**Records shown**

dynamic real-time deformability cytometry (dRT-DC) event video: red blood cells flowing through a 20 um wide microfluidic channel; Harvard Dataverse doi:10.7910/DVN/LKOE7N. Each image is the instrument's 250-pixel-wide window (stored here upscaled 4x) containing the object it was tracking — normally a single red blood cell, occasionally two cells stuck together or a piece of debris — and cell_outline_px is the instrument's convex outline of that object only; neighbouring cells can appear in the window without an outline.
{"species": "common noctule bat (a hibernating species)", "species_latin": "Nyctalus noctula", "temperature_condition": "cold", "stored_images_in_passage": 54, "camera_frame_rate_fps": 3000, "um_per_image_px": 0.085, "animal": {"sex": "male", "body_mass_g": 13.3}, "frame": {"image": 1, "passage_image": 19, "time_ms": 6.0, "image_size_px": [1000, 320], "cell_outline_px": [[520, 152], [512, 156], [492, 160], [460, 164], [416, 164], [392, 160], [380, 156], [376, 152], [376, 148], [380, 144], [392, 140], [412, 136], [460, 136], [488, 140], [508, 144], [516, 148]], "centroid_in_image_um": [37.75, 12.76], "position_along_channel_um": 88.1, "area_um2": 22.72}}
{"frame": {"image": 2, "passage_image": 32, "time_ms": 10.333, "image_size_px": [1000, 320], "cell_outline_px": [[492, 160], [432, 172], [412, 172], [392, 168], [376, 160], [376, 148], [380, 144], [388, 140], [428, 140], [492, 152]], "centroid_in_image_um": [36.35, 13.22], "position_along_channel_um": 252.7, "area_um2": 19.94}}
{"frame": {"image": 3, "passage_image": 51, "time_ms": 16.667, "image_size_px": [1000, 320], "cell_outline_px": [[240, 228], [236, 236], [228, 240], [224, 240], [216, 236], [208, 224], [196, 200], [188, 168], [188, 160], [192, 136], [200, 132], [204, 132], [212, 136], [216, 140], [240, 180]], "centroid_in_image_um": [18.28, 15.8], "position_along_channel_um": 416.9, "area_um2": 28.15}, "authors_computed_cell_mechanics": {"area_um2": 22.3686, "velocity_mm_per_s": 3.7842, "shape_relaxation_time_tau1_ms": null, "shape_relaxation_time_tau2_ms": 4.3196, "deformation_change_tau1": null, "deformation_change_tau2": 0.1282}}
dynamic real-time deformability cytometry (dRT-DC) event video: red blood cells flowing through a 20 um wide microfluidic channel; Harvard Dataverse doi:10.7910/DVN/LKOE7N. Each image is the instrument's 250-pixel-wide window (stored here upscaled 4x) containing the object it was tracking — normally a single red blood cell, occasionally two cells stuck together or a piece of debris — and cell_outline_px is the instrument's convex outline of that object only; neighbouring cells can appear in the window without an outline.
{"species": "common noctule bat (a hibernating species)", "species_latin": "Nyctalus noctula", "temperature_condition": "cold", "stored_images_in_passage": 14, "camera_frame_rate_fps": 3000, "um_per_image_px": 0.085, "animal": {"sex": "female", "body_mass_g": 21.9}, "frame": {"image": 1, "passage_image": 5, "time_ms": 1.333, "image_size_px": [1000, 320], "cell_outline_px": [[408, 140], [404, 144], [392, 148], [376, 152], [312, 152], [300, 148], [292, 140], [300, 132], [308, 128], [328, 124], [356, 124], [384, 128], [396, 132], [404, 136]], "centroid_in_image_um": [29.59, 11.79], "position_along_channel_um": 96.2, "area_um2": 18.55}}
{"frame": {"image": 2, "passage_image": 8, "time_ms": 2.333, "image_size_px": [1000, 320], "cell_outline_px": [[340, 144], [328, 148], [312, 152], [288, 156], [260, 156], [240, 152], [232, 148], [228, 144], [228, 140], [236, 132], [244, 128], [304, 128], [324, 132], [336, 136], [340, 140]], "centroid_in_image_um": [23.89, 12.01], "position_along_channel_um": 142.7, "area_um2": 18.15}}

**Your task**
Reproduce the listing shown above in its entirety, exactly.

**Complete output**
dynamic real-time deformability cytometry (dRT-DC) event video: red blood cells flowing through a 20 um wide microfluidic channel; Harvard Dataverse doi:10.7910/DVN/LKOE7N. Each image is the instrument's 250-pixel-wide window (stored here upscaled 4x) containing the object it was tracking — normally a single red blood cell, occasionally two cells stuck together or a piece of debris — and cell_outline_px is the instrument's convex outline of that object only; neighbouring cells can appear in the window without an outline.
{"species": "common noctule bat (a hibernating species)", "species_latin": "Nyctalus noctula", "temperature_condition": "cold", "stored_images_in_passage": 54, "camera_frame_rate_fps": 3000, "um_per_image_px": 0.085, "animal": {"sex": "male", "body_mass_g": 13.3}, "frame": {"image": 1, "passage_image": 19, "time_ms": 6.0, "image_size_px": [1000, 320], "cell_outline_px": [[520, 152], [512, 156], [492, 160], [460, 164], [416, 164], [392, 160], [380, 156], [376, 152], [376, 148], [380, 144], [392, 140], [412, 136], [460, 136], [488, 140], [508, 144], [516, 148]], "centroid_in_image_um": [37.75, 12.76], "position_along_channel_um": 88.1, "area_um2": 22.72}}
{"frame": {"image": 2, "passage_image": 32, "time_ms": 10.333, "image_size_px": [1000, 320], "cell_outline_px": [[492, 160], [432, 172], [412, 172], [392, 168], [376, 160], [376, 148], [380, 144], [388, 140], [428, 140], [492, 152]], "centroid_in_image_um": [36.35, 13.22], "position_along_channel_um": 252.7, "area_um2": 19.94}}
{"frame": {"image": 3, "passage_image": 51, "time_ms": 16.667, "image_size_px": [1000, 320], "cell_outline_px": [[240, 228], [236, 236], [228, 240], [224, 240], [216, 236], [208, 224], [196, 200], [188, 168], [188, 160], [192, 136], [200, 132], [204, 132], [212, 136], [216, 140], [240, 180]], "centroid_in_image_um": [18.28, 15.8], "position_along_channel_um": 416.9, "area_um2": 28.15}, "authors_computed_cell_mechanics": {"area_um2": 22.3686, "velocity_mm_per_s": 3.7842, "shape_relaxation_time_tau1_ms": null, "shape_relaxation_time_tau2_ms": 4.3196, "deformation_change_tau1": null, "deformation_change_tau2": 0.1282}}
dynamic real-time deformability cytometry (dRT-DC) event video: red blood cells flowing through a 20 um wide microfluidic channel; Harvard Dataverse doi:10.7910/DVN/LKOE7N. Each image is the instrument's 250-pixel-wide window (stored here upscaled 4x) containing the object it was tracking — normally a single red blood cell, occasionally two cells stuck together or a piece of debris — and cell_outline_px is the instrument's convex outline of that object only; neighbouring cells can appear in the window without an outline.
{"species": "common noctule bat (a hibernating species)", "species_latin": "Nyctalus noctula", "temperature_condition": "cold", "stored_images_in_passage": 14, "camera_frame_rate_fps": 3000, "um_per_image_px": 0.085, "animal": {"sex": "female", "body_mass_g": 21.9}, "frame": {"image": 1, "passage_image": 5, "time_ms": 1.333, "image_size_px": [1000, 320], "cell_outline_px": [[408, 140], [404, 144], [392, 148], [376, 152], [312, 152], [300, 148], [292, 140], [300, 132], [308, 128], [328, 124], [356, 124], [384, 128], [396, 132], [404, 136]], "centroid_in_image_um": [29.59, 11.79], "position_along_channel_um": 96.2, "area_um2": 18.55}}
{"frame": {"image": 2, "passage_image": 8, "time_ms": 2.333, "image_size_px": [1000, 320], "cell_outline_px": [[340, 144], [328, 148], [312, 152], [288, 156], [260, 156], [240, 152], [232, 148], [228, 144], [228, 140], [236, 132], [244, 128], [304, 128], [324, 132], [336, 136], [340, 140]], "centroid_in_image_um": [23.89, 12.01], "position_along_channel_um": 142.7, "area_um2": 18.15}}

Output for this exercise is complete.